Additionally, the type and size of facility can also have a material impact on the sale. If the facility is not large enough to provide the enterprise a sustained growth path, a buyer could become disinterested. Another situation could be the value of the property. If the current owner purchased the land/building a decade or two earlier and the financials or recast do not reflect a current FMV rent/lease payment, valuation problems will occur.

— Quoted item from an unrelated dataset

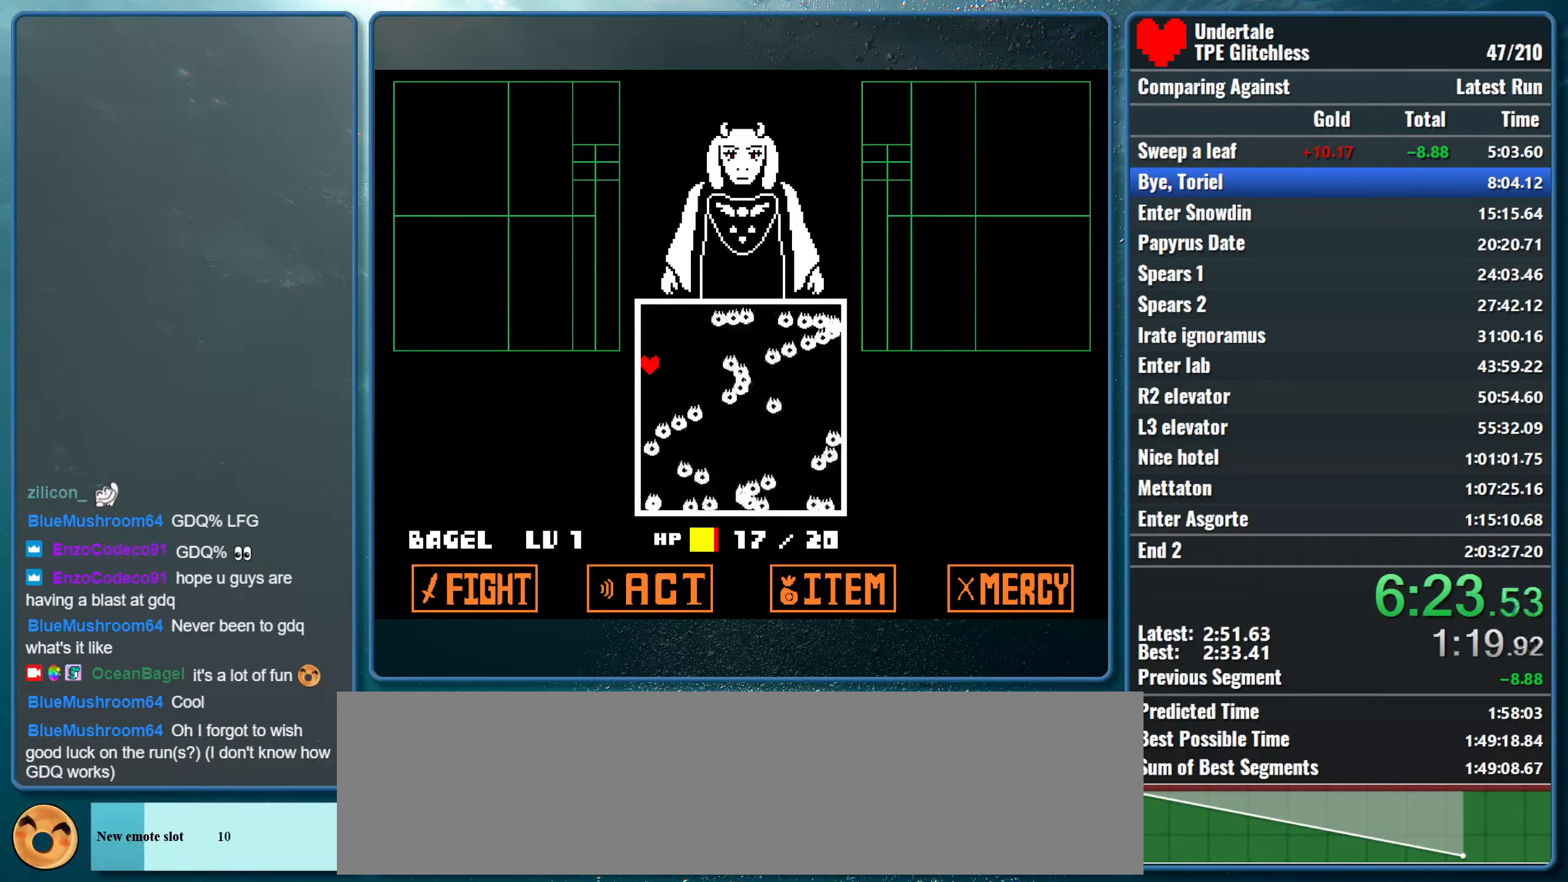
{"keys": [], "events": []}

Business transactions involving the sale of commercial real estate can be hampered by the Environmental Site Assessments (ESA’s) – Phase 1 and Phase 2. Property that is contaminated can be very costly to clean up and will have an impact on the closing. When this situation arises, it will be important for the buyer and seller to have a clear understanding of the costs to resolve the issue, which party is responsible, and whether a price offset will be warranted.

Other complicating factors involving commercial real estate include zoning changes that require a property to be brought up to new codes, and clear definition of who bears responsibility and the cost of this process. Last but not least, the agreement by the landlord with either a lease assignment or offering a new lease at comparable rates.


Most small business owners have spent the majority of their life building their business. It is not uncommon for a business seller to become so emotionally attached to the company that they look past some rather glaring problems that a business intermediary, a lender, or prospective buyer will immediately recognize. It is natural for a seller to want to obtain the highest price possible for their business. There is so much bad information on the web related to multiples and business valuations that this should not come as a surprise. M&A Advisors need to be honest and direct in educating a business seller on the challenges faced in a potential sale, the range for a realistic transaction price, as well as creative terms and structuring options that might be utilized. Being a people pleaser and ignoring any potential problems will only provide the seller with unrealistic expectations. In the arena of business negotiations there are few if any “pleasant surprises”. Dealing with issues up front rather than late in the sales cycle process should be the golden rule.